[The problem]: Only the lines below between the one holding "Business Operations" and the one holding "PUBLIC COMMENT", inclusive, are to be reproduced word for word; the pictures are to be left out.

[Data for analysis]:
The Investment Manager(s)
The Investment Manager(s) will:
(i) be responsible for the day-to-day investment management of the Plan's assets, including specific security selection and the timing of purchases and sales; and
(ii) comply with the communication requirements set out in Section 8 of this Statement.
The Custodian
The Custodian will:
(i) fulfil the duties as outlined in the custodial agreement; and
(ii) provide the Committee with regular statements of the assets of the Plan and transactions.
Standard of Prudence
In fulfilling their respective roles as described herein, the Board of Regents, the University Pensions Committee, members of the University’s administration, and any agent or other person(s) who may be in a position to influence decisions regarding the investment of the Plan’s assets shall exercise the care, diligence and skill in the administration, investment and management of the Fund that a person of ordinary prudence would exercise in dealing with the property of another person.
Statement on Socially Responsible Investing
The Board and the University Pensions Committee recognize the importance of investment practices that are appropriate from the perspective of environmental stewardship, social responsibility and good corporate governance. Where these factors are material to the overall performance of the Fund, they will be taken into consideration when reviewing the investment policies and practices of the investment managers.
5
...
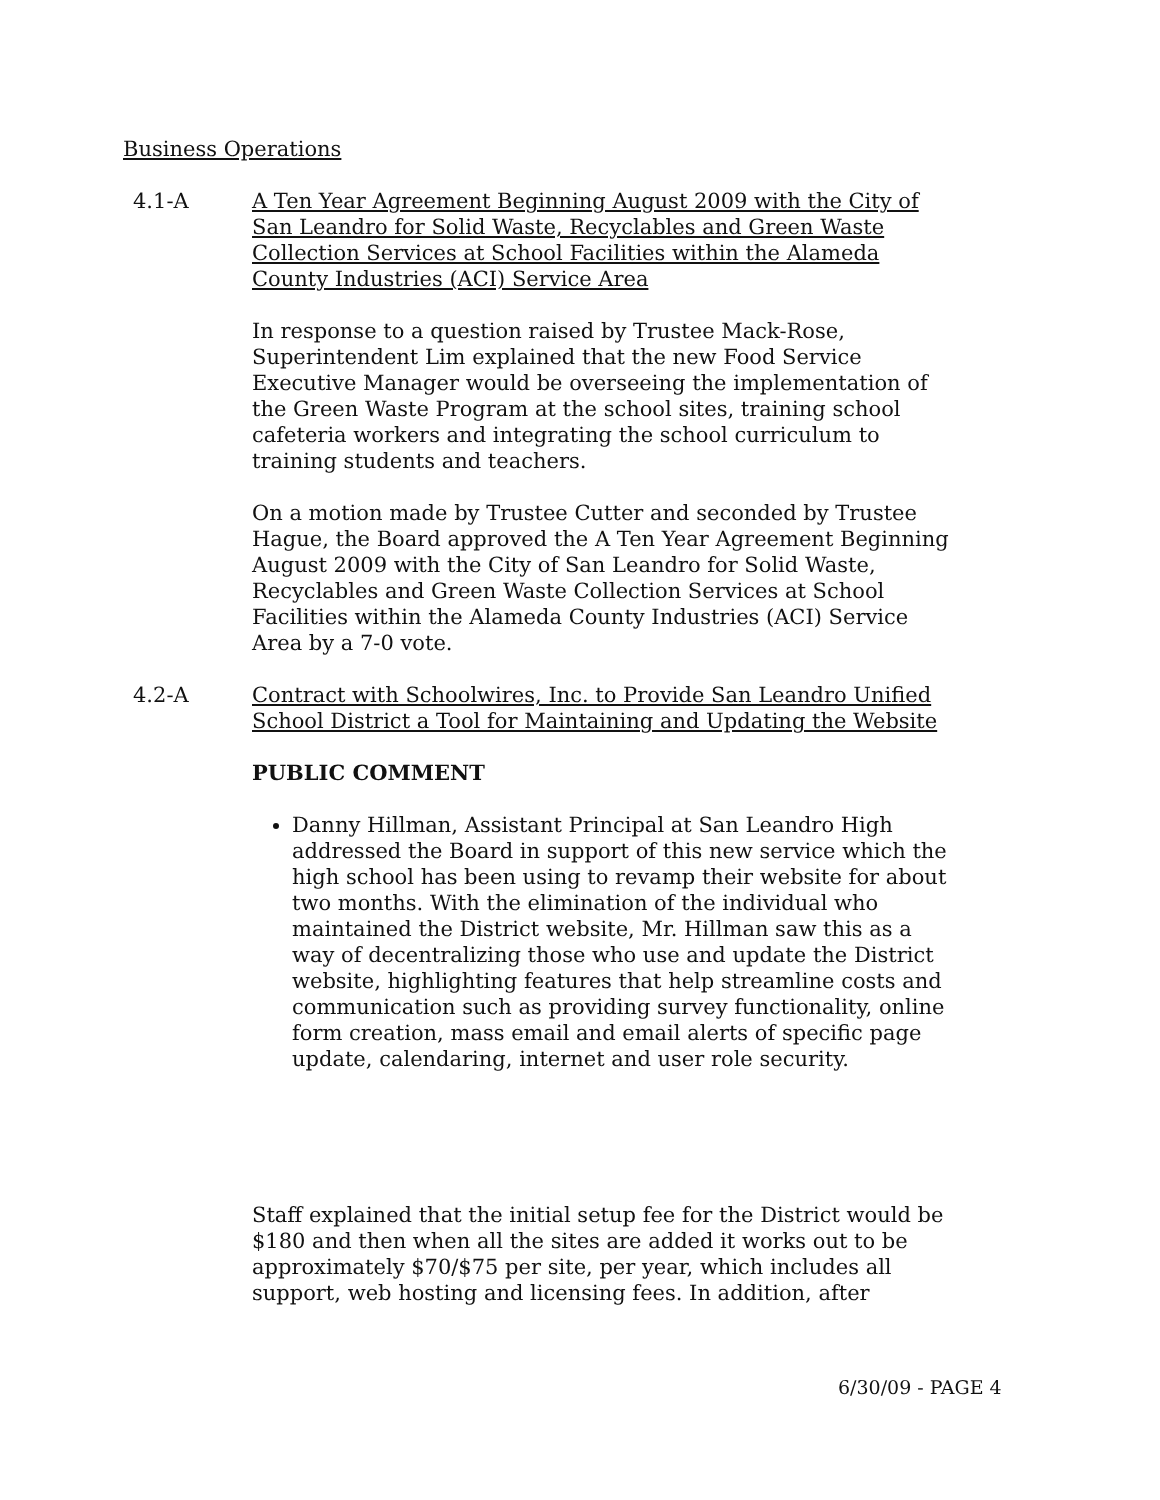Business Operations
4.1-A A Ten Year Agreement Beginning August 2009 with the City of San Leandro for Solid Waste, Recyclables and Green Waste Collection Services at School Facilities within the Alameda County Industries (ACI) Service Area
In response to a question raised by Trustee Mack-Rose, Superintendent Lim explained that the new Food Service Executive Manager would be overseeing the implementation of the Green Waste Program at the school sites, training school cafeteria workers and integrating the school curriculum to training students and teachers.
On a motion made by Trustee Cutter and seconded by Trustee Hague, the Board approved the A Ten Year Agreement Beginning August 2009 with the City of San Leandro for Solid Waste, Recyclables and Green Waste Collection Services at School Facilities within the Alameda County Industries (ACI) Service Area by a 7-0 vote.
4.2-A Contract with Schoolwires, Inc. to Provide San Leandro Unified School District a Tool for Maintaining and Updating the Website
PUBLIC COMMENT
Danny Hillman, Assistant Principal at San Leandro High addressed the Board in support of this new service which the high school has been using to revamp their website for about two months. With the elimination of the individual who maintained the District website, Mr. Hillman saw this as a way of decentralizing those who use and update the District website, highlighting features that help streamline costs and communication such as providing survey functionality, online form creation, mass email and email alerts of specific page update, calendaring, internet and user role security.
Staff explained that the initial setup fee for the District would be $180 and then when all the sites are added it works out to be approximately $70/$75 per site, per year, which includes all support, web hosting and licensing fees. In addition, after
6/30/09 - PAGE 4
--
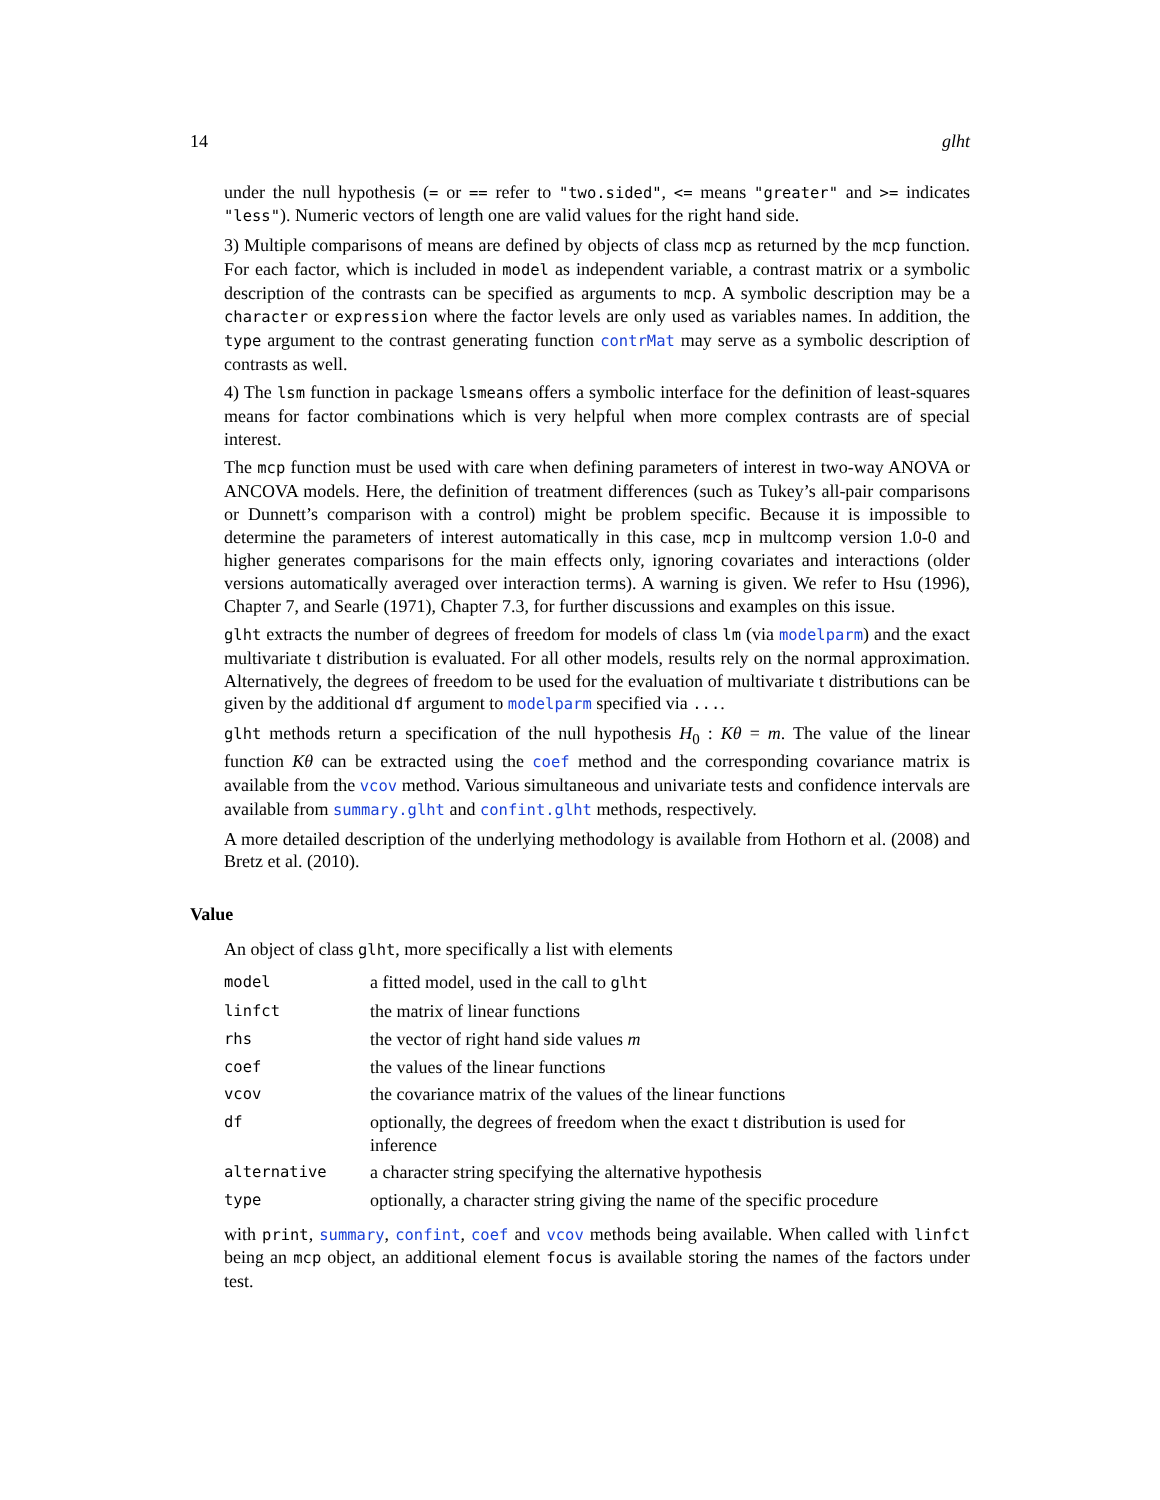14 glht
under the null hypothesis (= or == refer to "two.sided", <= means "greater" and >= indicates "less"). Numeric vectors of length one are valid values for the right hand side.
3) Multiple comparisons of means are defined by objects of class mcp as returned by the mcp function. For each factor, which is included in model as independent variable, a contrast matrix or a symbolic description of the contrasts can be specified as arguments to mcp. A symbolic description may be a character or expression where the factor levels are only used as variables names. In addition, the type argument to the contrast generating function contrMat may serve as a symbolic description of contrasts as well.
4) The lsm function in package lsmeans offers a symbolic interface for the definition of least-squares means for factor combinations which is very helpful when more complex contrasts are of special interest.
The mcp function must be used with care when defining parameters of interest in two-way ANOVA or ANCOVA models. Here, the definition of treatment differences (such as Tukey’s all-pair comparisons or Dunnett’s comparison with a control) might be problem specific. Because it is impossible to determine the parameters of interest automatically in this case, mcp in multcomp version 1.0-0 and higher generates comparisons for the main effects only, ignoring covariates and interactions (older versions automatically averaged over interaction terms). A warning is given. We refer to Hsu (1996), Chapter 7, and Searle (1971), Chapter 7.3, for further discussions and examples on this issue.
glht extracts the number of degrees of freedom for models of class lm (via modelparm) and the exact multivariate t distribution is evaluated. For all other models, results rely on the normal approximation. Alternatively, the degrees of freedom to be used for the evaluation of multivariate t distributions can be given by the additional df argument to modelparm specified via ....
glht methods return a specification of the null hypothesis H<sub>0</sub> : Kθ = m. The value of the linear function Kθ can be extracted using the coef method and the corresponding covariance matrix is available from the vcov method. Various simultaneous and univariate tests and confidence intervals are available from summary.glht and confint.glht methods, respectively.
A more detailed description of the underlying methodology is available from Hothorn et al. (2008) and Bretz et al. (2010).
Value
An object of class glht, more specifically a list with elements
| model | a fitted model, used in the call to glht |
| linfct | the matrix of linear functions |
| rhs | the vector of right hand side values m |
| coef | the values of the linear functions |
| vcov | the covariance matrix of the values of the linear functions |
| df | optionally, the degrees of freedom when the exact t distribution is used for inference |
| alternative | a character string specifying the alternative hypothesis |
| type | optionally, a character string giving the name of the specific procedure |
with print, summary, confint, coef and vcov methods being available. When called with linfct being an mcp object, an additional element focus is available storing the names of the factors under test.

[Response for this exercise]:
Business Operations
4.1-A A Ten Year Agreement Beginning August 2009 with the City of San Leandro for Solid Waste, Recyclables and Green Waste Collection Services at School Facilities within the Alameda County Industries (ACI) Service Area
In response to a question raised by Trustee Mack-Rose, Superintendent Lim explained that the new Food Service Executive Manager would be overseeing the implementation of the Green Waste Program at the school sites, training school cafeteria workers and integrating the school curriculum to training students and teachers.
On a motion made by Trustee Cutter and seconded by Trustee Hague, the Board approved the A Ten Year Agreement Beginning August 2009 with the City of San Leandro for Solid Waste, Recyclables and Green Waste Collection Services at School Facilities within the Alameda County Industries (ACI) Service Area by a 7-0 vote.
4.2-A Contract with Schoolwires, Inc. to Provide San Leandro Unified School District a Tool for Maintaining and Updating the Website
PUBLIC COMMENT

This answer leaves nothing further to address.